- _Exercise_: Go through the material below and copy out every line that has the word "What" in it.

- _Material provided_:
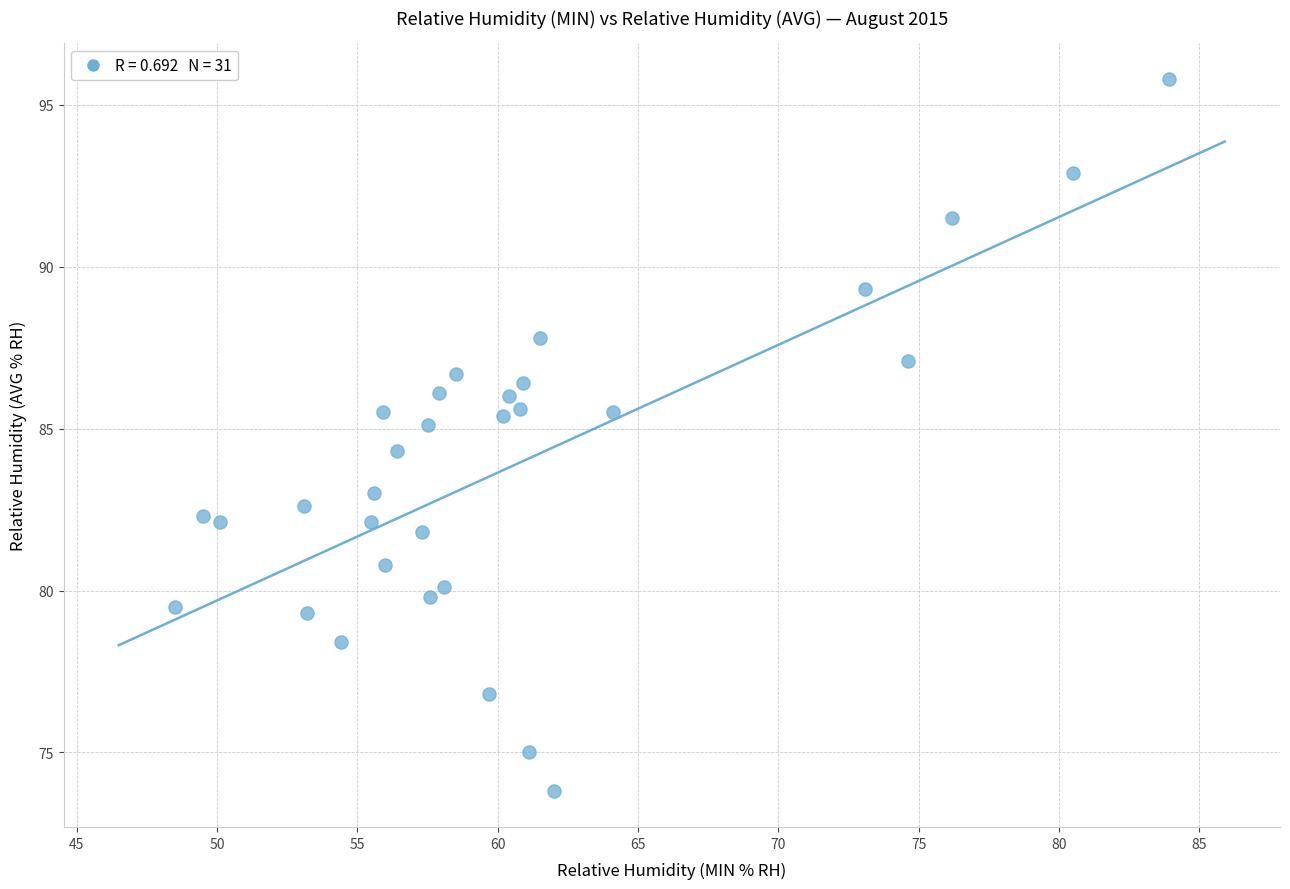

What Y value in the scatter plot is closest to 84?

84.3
---
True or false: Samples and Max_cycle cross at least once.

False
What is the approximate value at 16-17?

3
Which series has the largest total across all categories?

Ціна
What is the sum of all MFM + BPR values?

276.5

- _Solution for this problem_:
What Y value in the scatter plot is closest to 84?
What is the approximate value at 16-17?
What is the sum of all MFM + BPR values?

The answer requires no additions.